── Estratto del testo
La sgrammatura (o riduflazione)
Tale fenomeno, detto anche in inglese “shrinkflation”, parola macedonia che deriva dai termini “to shrink”, “rimpicciolire”, e “inflation”, “inflazione”, è ciò che sta accadendo alla maggior parte dei prodotti finali-molto spesso quelli alimentari -all’interno delle grandi catene di distribuzione. A parità di prezzo, le loro dimensioni si riducono, diminuendo la quantità di peso netto dell’alimento all’interno della confezione. Questo aiuta a combattere l’inflazione mantenendo sì il costo del bene invariato, ma, allo stesso tempo, vendendo al consumatore un prodotto ridotto, spesso a sua insaputa. Una vera e propria strategia di marketing, che giocando sulla psicologia, permette alle aziende di mantenere i loro profitti invariati e di contrastare la curva inflazionistica.
La “sgrammatura” è un fenomeno contemporaneo?
A dir la verità, no. Le sue origini si fanno risalire addirittura al XIII secolo. Nel 1266, infatti, le fonti ci restituiscono la testimonianza di una tassa, “l’accisa sui pani e sulle birre”, in cui veniva stabilito che l’autorità potesse punire i fornai che vendessero a un determinato prezzo calmierato un numero di pagnotte al di sotto di quello stabilito dalla legge. Nacque così il fenomeno della “baker’s dozen”, o “dozzina del fornaio”, per cui anziché vendere 12 pagnotte, egli ne metteva 13, ma diminuendone le dimensioni, così da utilizzare una quantità inferiore di acqua, farina e lievito.
────
── Contenuto del dataset
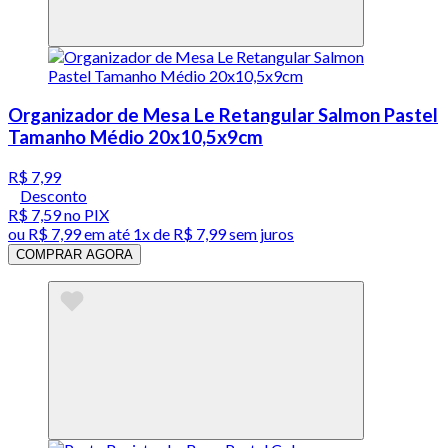
Organizador de Mesa Le Retangular Salmon Pastel
Tamanho Médio 20x10,5x9cm
R$ 7,99
Desconto
R$ 7,59
no PIX
ou
R$ 7,99
em até 1x de
R$ 7,99
sem juros
COMPRAR AGORA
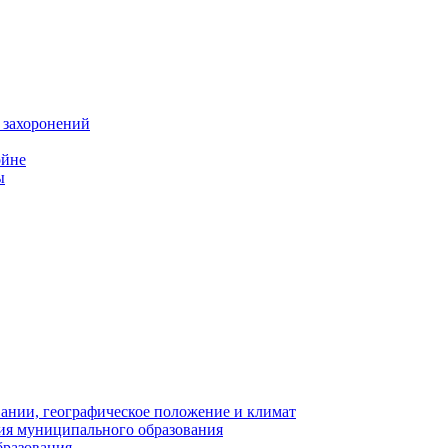
 захоронений
ойне
ы
нии, географическое положение и климат
ия муниципального образования
бразования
────
* Esercizi da svolgere
1) Nel testo sulla sgrammatura, da "A dir la verità, no." fino a "farina e lievito." compreso, sostituisci "pagnotte" con "forme di pane" e riscrivi il brano.
2) Rispondi a queste domande sul testo sulla sgrammatura.
(a) Da quali due termini inglesi deriva la parola "shrinkflation"?
(b) A quale anno risale la testimonianza della tassa sui pani e sulle birre?
(c) Quante pagnotte metteva il fornaio al posto di 12?
I record sono materiale separato dal testo.

* Elenco delle risposte
1)
A dir la verità, no. Le sue origini si fanno risalire addirittura al XIII secolo. Nel 1266, infatti, le fonti ci restituiscono la testimonianza di una tassa, “l’accisa sui pani e sulle birre”, in cui veniva stabilito che l’autorità potesse punire i fornai che vendessero a un determinato prezzo calmierato un numero di forme di pane al di sotto di quello stabilito dalla legge. Nacque così il fenomeno della “baker’s dozen”, o “dozzina del fornaio”, per cui anziché vendere 12 forme di pane, egli ne metteva 13, ma diminuendone le dimensioni, così da utilizzare una quantità inferiore di acqua, farina e lievito.

2)
(a) "to shrink" e "inflation"
(b) Al 1266
(c) 13